On Saturday, July 12th Steve and I went for a bike ride down along a river. We eventually discovered a Korean “camp” ground. It was very interesting seeing as the camp site was along a river that had no trees, no grass (only pavement), and people had tents that could withstand a category 4 hurricane…BUT it was a nice area with a large (by Korean standards) grassy field where it seemed everyone was playing soccer. There was also a pool area that had water with the deepest part being about 5 feet. Even though the pool wasn’t that great, there were so many people! I don’t understand why Korea doesn’t have more, bigger, better pools since people obviously love them! Either way, Steve and I had an enjoyable bike ride and afternoon at this campsite.
|Steve at the campsite area on the river. We love soju…|
That brings us to Sunday, when Steve and I went for a bike ride in the opposite direction of the same river that the campsite was on. We were getting off the main road and riding down a hill and under a bridge when a group of three, old Korean men waved us over. The men were very worn down and had been doing manual labor their whole lives. They grew up in the years after the Korean War and probably knew more than most what true hardship was. They had dirt under their fingernails, skin as tough and brown as leather, and the teeth they did have were far and few in between. The men were kind enough to invite Steve and I to have lunch with them despite the huge language barrier; they spoke hardly any English and Steve and I speak little Korean. They shared watermelon, mandu (dumplings), seaweed soup, and chicken.

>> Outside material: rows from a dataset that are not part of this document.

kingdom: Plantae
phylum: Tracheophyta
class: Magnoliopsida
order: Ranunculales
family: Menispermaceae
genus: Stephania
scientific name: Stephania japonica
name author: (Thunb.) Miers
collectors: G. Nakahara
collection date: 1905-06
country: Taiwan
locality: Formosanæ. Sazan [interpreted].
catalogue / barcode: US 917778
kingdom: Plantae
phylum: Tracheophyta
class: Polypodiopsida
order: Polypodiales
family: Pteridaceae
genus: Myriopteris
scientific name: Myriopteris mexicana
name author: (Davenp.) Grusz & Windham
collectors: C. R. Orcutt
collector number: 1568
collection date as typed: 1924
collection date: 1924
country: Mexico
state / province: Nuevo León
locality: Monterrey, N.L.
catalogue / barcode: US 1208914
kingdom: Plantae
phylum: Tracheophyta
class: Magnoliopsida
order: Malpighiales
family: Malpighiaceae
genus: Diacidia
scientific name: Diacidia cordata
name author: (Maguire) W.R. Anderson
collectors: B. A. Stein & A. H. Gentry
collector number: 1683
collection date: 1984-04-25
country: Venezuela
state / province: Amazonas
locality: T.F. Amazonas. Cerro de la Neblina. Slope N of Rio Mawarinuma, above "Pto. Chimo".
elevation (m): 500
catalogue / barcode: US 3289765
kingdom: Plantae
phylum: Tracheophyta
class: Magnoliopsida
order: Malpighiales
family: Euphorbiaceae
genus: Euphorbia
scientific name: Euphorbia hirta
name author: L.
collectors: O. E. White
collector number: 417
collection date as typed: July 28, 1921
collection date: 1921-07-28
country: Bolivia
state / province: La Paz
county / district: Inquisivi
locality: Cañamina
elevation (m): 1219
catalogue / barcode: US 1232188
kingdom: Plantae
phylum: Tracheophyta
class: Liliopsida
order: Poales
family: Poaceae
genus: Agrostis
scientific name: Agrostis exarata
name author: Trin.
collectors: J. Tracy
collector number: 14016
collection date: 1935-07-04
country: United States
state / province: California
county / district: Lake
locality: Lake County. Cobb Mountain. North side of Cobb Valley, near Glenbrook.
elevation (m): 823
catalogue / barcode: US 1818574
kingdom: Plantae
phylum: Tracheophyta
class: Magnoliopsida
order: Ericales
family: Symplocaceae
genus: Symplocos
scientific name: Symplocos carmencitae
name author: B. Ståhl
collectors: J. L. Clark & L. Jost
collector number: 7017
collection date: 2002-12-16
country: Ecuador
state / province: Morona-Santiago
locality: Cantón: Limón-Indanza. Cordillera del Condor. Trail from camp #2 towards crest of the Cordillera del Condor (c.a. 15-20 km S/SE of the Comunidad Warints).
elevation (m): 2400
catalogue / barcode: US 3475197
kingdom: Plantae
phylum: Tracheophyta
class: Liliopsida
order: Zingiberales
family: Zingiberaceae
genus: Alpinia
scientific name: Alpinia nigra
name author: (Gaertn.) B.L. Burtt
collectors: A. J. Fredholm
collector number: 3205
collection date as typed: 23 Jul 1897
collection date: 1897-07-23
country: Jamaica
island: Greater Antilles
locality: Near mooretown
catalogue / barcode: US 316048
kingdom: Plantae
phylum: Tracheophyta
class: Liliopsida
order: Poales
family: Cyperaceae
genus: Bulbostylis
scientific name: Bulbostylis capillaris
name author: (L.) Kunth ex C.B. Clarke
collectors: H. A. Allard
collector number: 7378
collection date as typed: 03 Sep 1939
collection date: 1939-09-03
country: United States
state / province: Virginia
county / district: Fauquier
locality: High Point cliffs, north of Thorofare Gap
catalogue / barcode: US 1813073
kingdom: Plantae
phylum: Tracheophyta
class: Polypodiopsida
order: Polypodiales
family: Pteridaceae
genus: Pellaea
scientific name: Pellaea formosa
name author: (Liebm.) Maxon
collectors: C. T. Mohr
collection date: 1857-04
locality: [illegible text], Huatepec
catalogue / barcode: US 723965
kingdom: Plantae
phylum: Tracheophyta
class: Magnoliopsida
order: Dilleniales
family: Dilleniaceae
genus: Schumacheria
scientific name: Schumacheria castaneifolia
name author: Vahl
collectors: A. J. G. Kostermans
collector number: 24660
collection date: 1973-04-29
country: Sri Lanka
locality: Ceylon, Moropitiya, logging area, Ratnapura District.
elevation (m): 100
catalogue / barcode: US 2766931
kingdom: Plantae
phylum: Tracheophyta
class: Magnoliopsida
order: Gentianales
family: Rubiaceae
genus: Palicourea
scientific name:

At one point they offered Steve a Virginia Slim and shots of soju. We had taken our shoes off and were sitting on their mat when Steve pointed at a dish on the mat and asked “Dog? Woof. Woof.” And the men shyly nodded, afraid of what we might do, say, or think. I truly don’t mind if other people eat dog, but all I could think after they confirmed it was dog was “Please, don’t ask me to have some. Please, don’t ask me to have some.” Sure enough, the kind gentlemen offer me some and me, not wanting to be rude, agree. They gave me some pieces of seaweed to go along with it, but I have to be honest, I could barely keep from vomiting just thinking about eating dog. I couldn’t tell you whether it tasted good, bad, horrible, fantastic. All I could think was “Emily, don’t gag, don’t barf; that would be so rude. Chew quickly, but not too quickly. Can you swallow it whole? No. Ok…keep chewing.”
|This is about 10 minutes before I ate dog. Look Mom, I wear a helmet! Even if I eat strange food from strangers.|
BUT I did it. I didn’t puke, but I will NEVER (please, let this be a true statement) eat dog again. Moral of the story, I ate dog and I hated it. Alright, that’s not the moral of the story, it’s just the end.